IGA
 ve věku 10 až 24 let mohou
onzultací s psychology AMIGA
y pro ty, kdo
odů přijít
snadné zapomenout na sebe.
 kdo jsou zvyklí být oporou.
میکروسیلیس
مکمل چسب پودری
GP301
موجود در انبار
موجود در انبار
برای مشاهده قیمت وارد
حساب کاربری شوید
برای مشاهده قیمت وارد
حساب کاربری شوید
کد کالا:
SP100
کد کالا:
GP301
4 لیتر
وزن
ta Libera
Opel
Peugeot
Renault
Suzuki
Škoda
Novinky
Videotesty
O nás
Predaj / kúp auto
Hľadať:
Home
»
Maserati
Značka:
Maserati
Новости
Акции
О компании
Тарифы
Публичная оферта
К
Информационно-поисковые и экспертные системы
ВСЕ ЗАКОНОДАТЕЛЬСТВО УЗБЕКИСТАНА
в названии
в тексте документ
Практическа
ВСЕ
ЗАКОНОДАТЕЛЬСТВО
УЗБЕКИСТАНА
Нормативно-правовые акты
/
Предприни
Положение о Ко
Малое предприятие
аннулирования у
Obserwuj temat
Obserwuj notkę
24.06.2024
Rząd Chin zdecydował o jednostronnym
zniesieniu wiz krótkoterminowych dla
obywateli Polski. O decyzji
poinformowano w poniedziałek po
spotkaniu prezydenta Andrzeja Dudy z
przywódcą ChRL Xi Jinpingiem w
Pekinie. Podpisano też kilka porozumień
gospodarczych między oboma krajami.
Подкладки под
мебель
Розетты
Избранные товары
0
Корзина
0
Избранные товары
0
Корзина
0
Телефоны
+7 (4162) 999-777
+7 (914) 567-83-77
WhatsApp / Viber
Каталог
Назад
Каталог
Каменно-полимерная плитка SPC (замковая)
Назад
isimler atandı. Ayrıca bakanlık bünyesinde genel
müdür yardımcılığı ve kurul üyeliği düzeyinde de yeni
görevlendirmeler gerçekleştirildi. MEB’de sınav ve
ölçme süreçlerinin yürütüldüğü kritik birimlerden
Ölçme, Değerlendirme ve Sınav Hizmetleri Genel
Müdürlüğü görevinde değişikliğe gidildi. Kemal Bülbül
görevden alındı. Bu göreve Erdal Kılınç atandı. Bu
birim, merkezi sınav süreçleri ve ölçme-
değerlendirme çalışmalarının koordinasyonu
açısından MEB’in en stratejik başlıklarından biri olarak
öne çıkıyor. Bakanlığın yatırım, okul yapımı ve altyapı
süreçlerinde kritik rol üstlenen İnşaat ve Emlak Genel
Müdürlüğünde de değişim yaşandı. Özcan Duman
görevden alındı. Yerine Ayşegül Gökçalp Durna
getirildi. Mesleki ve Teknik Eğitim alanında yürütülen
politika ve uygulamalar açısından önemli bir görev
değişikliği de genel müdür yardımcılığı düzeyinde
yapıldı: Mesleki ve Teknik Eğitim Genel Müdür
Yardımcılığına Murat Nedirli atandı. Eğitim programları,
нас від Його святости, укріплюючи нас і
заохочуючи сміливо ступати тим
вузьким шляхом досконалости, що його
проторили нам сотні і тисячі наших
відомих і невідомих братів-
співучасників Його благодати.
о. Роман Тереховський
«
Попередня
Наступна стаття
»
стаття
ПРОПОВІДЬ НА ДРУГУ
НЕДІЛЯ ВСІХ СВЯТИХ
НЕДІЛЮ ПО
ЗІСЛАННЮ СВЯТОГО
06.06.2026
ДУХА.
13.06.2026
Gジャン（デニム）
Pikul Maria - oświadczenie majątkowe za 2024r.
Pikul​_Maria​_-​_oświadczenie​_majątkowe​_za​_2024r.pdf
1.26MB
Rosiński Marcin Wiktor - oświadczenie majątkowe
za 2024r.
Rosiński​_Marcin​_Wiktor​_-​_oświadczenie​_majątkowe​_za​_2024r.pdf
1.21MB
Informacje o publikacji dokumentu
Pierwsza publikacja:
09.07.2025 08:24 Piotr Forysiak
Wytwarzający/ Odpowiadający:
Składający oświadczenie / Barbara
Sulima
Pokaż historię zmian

= = = =

- **Action item**
Take the listing above and write it out again exactly.

- **Your solution**
IGA
 ve věku 10 až 24 let mohou
onzultací s psychology AMIGA
y pro ty, kdo
odů přijít
snadné zapomenout na sebe.
 kdo jsou zvyklí být oporou.
میکروسیلیس
مکمل چسب پودری
GP301
موجود در انبار
موجود در انبار
برای مشاهده قیمت وارد
حساب کاربری شوید
برای مشاهده قیمت وارد
حساب کاربری شوید
کد کالا:
SP100
کد کالا:
GP301
4 لیتر
وزن
ta Libera
Opel
Peugeot
Renault
Suzuki
Škoda
Novinky
Videotesty
O nás
Predaj / kúp auto
Hľadať:
Home
»
Maserati
Značka:
Maserati
Новости
Акции
О компании
Тарифы
Публичная оферта
К
Информационно-поисковые и экспертные системы
ВСЕ ЗАКОНОДАТЕЛЬСТВО УЗБЕКИСТАНА
в названии
в тексте документ
Практическа
ВСЕ
ЗАКОНОДАТЕЛЬСТВО
УЗБЕКИСТАНА
Нормативно-правовые акты
/
Предприни
Положение о Ко
Малое предприятие
аннулирования у
Obserwuj temat
Obserwuj notkę
24.06.2024
Rząd Chin zdecydował o jednostronnym
zniesieniu wiz krótkoterminowych dla
obywateli Polski. O decyzji
poinformowano w poniedziałek po
spotkaniu prezydenta Andrzeja Dudy z
przywódcą ChRL Xi Jinpingiem w
Pekinie. Podpisano też kilka porozumień
gospodarczych między oboma krajami.
Подкладки под
мебель
Розетты
Избранные товары
0
Корзина
0
Избранные товары
0
Корзина
0
Телефоны
+7 (4162) 999-777
+7 (914) 567-83-77
WhatsApp / Viber
Каталог
Назад
Каталог
Каменно-полимерная плитка SPC (замковая)
Назад
isimler atandı. Ayrıca bakanlık bünyesinde genel
müdür yardımcılığı ve kurul üyeliği düzeyinde de yeni
görevlendirmeler gerçekleştirildi. MEB’de sınav ve
ölçme süreçlerinin yürütüldüğü kritik birimlerden
Ölçme, Değerlendirme ve Sınav Hizmetleri Genel
Müdürlüğü görevinde değişikliğe gidildi. Kemal Bülbül
görevden alındı. Bu göreve Erdal Kılınç atandı. Bu
birim, merkezi sınav süreçleri ve ölçme-
değerlendirme çalışmalarının koordinasyonu
açısından MEB’in en stratejik başlıklarından biri olarak
öne çıkıyor. Bakanlığın yatırım, okul yapımı ve altyapı
süreçlerinde kritik rol üstlenen İnşaat ve Emlak Genel
Müdürlüğünde de değişim yaşandı. Özcan Duman
görevden alındı. Yerine Ayşegül Gökçalp Durna
getirildi. Mesleki ve Teknik Eğitim alanında yürütülen
politika ve uygulamalar açısından önemli bir görev
değişikliği de genel müdür yardımcılığı düzeyinde
yapıldı: Mesleki ve Teknik Eğitim Genel Müdür
Yardımcılığına Murat Nedirli atandı. Eğitim programları,
нас від Його святости, укріплюючи нас і
заохочуючи сміливо ступати тим
вузьким шляхом досконалости, що його
проторили нам сотні і тисячі наших
відомих і невідомих братів-
співучасників Його благодати.
о. Роман Тереховський
«
Попередня
Наступна стаття
»
стаття
ПРОПОВІДЬ НА ДРУГУ
НЕДІЛЯ ВСІХ СВЯТИХ
НЕДІЛЮ ПО
ЗІСЛАННЮ СВЯТОГО
06.06.2026
ДУХА.
13.06.2026
Gジャン（デニム）
Pikul Maria - oświadczenie majątkowe za 2024r.
Pikul​_Maria​_-​_oświadczenie​_majątkowe​_za​_2024r.pdf
1.26MB
Rosiński Marcin Wiktor - oświadczenie majątkowe
za 2024r.
Rosiński​_Marcin​_Wiktor​_-​_oświadczenie​_majątkowe​_za​_2024r.pdf
1.21MB
Informacje o publikacji dokumentu
Pierwsza publikacja:
09.07.2025 08:24 Piotr Forysiak
Wytwarzający/ Odpowiadający:
Składający oświadczenie / Barbara
Sulima
Pokaż historię zmian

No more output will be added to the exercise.